The Securities and Exchange Board of India (Sebi) has put forward a proposal to enable retail investors to engage in algorithmic trading, known as algo trading. This method offers benefits like quicker order execution and enhanced liquidity. The initiative aims to bridge the gap for retail investors eager to use algos with sufficient safeguards.

Algorithmic trading was initially introduced by Sebi through the Direct Market Access (DMA) facility. This provided advantages such as faster order execution, lower transaction costs, improved transparency, better audit trails, and enhanced liquidity. However, these benefits were primarily accessible to institutional investors.
Regulatory Framework for Retail Investors
Sebi's recent consultation paper suggests extending the current regulatory framework to include retail investors in algo trading. The proposal includes additional safeguards to ensure proper checks and balances for retail participants. Sebi noted that the growing interest in algo trading among retail investors necessitates this regulatory review.
The regulator also proposed defining the rights and responsibilities of key stakeholders in the trading ecosystem.
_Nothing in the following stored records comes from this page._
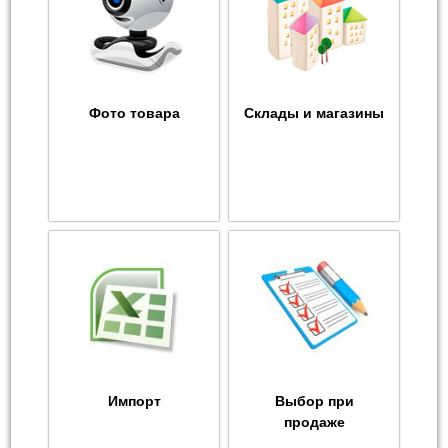
Фото товара
Склады и магазины
Импорт
Выбор при
продаже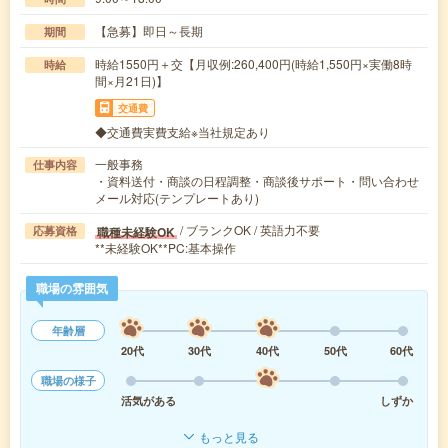
【急募】即日～長期
期間
時給1550円＋交【月収例:260,400円(時給1,550円×実働8時
時給
間×月21日)】
交通費
◆交通費実費支給※当社規定あり
一般事務
仕事内容
・資料送付・商談の日程調整・商談後サポート・問い合わせ
メール対応(テンプレートあり)
/ ブランクOK / 英語力不要
職種未経験OK
応募資格
**未経験OK**PC:基本操作
職場の雰囲気
年齢層
20代
30代
40代
50代
60代
職場の様子
活気がある
しずか
もっと見る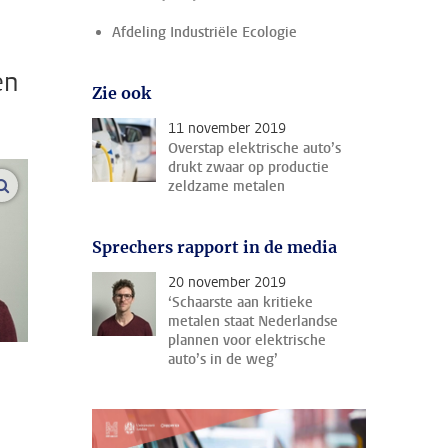
Afdeling Industriële Ecologie
en
Zie ook
11 november 2019
Overstap elektrische auto’s
drukt zwaar op productie
vergroot afbeeldingen
zeldzame metalen
Sprechers rapport in de media
20 november 2019
‘Schaarste aan kritieke
metalen staat Nederlandse
plannen voor elektrische
auto’s in de weg’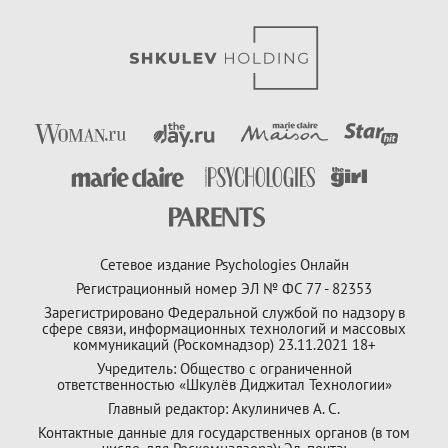
Сетевое издание Psychologies Онлайн
Регистрационный номер ЭЛ № ФС 77 - 82353
Зарегистрировано Федеральной службой по надзору в
сфере связи, информационных технологий и массовых
коммуникаций (Роскомнадзор) 23.11.2021 18+
Учредитель: Общество с ограниченной
ответственностью «Шкулёв Диджитал Технологии»
Главный редактор: Акулиничев А. С.
Контактные данные для государственных органов (в том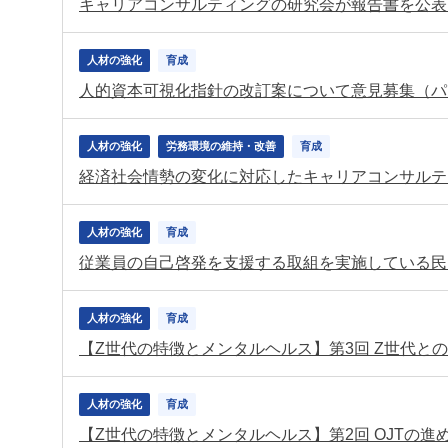
キャリアコンサルティングの研究会が報告書を公表
人材の強化
育成
人的資本可視化指針の改訂案について意見募集（パ
人材の強化
労務環境の維持・改善
育成
経済社会情勢の変化に対応したキャリアコンサルテ
人材の強化
育成
人材の強化
育成
【Z世代の特徴とメンタルヘルス】第3回 Z世代と
人材の強化
育成
【Z世代の特徴とメンタルヘルス】第2回 OJTの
These include investors, stock brokers, algo providers/vendors, and Market Infrastructure Institutions (MIIs). This clarification aims to ensure that retail investors can access algo facilities with necessary protections.
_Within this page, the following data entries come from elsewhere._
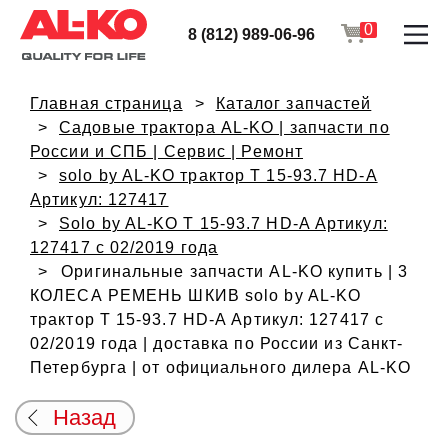
0
8 (812) 989-06-96
Главная страница
Каталог запчастей
Садовые трактора AL-KO | запчасти по
России и СПБ | Сервис | Ремонт
solo by AL-KO трактор T 15-93.7 HD-A
Артикул: 127417
Solo by AL-KO T 15-93.7 HD-A Артикул:
127417 с 02/2019 года
Оригинальные запчасти AL-KO купить | 3
КОЛЕСА РЕМЕНЬ ШКИВ solo by AL-KO
трактор T 15-93.7 HD-A Артикул: 127417 с
02/2019 года | доставка по России из Санкт-
Петербурга | от официального дилера AL-KO
Назад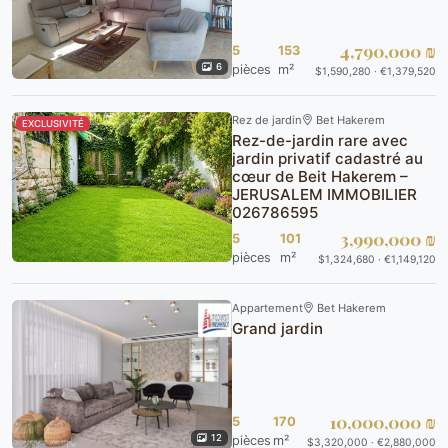
4,790,000 ₪
5
153
6
pièces
m²
$1,590,280 · €1,379,520
Rez de jardin
Bet Hakerem
EXCLUSIVITÉ
Rez-de-jardin rare avec
jardin privatif cadastré au
cœur de Beit Hakerem –
JERUSALEM IMMOBILIER
026786595
3,990,000 ₪
5
101
pièces
m²
$1,324,680 · €1,149,120
Appartement
Bet Hakerem
Grand jardin
10,000,000 ₪
5
170
12
pièces
m²
$3,320,000 · €2,880,000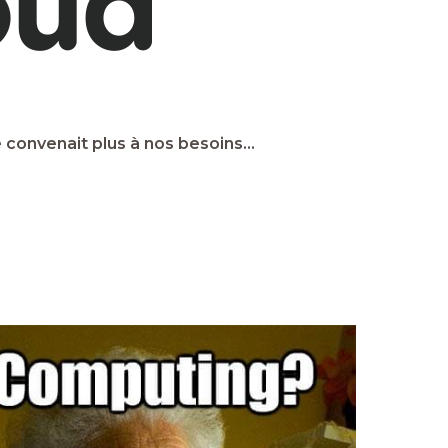
ne convenait plus à nos besoins…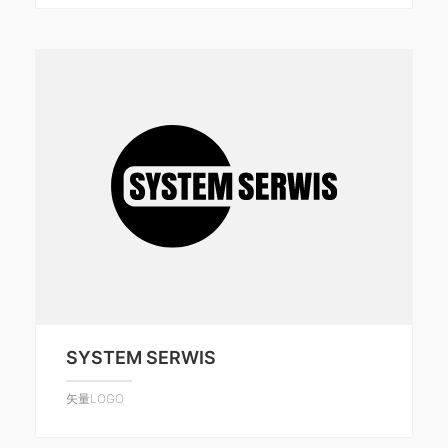
SYSTEM SERWIS
矢量LOGO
Opportunities for Stockbrokers
Ajay Garg, Director and CEO of SMC Global Securities, commented on the proposal. "Allowing algorithmic trading for retail investors is indeed the need of the hour," he stated. Under the new framework, retail investors will access approved algos only from registered brokers, safeguarding their interests.
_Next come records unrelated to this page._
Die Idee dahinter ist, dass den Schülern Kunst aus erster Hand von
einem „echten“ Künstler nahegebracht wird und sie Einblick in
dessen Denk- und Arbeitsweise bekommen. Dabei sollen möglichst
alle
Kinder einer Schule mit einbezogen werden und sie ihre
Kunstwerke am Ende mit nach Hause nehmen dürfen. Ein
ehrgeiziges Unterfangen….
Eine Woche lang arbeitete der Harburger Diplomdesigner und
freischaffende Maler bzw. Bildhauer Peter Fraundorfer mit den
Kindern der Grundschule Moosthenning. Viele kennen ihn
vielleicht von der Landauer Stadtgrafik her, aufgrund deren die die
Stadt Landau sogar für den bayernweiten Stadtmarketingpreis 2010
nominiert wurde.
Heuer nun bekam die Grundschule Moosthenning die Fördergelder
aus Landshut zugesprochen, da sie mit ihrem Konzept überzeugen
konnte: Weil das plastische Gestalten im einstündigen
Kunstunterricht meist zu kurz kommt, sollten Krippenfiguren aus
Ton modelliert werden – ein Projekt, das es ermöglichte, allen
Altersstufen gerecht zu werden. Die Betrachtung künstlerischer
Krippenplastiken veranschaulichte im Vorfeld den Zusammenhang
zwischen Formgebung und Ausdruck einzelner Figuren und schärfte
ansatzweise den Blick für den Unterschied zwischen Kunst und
This development presents significant opportunities for stockbrokers to expand their customer base within a regulated environment. A Sebi study on F&O trading showed that about 97% of FPI profits and 96% of proprietary trader profits in FY24 came from algo trading.
Implementation Details
Sebi's refined framework aims to build trust among retail investors by helping them generate higher profits. The facility will be available through stock brokers who obtain necessary permissions from stock exchanges for each algo. All algo orders will have a unique identifier from the exchange to ensure an audit trail.
Brokers must seek exchange approval for any changes to approved algos or systems used for algos. For algo trading via Application Programming Interfaces (APIs), brokers will act as principals while any algo provider or vendor will serve as agents using the broker's API.
Oversight and Supervision
Sebi proposed that orders exceeding a specified threshold per second through APIs should be treated as algo orders and tagged accordingly. Algo providers offering facilities through APIs must be empanelled with exchanges according to stipulated criteria.
Exchanges are responsible for supervising algorithmic trading and ensuring brokers can distinguish between algo and non-algo orders. Detailed operational guidelines regarding brokers' roles, responsibilities, and risk management systems should be issued by exchanges in consultation with Sebi.
Registration Process
Exchanges should specify turnaround times (TAT) for registering certain types of algos on a fast-track basis while others follow a normal process. These TATs should be included in their Standard Operating Procedure (SOP). Sebi has invited public comments on these proposals until January 3.
The proposed changes aim to create a more inclusive environment for retail investors in algorithmic trading while maintaining market efficiency and transparency. By extending these opportunities with appropriate safeguards, Sebi seeks to enhance investor confidence and participation in India's capital markets.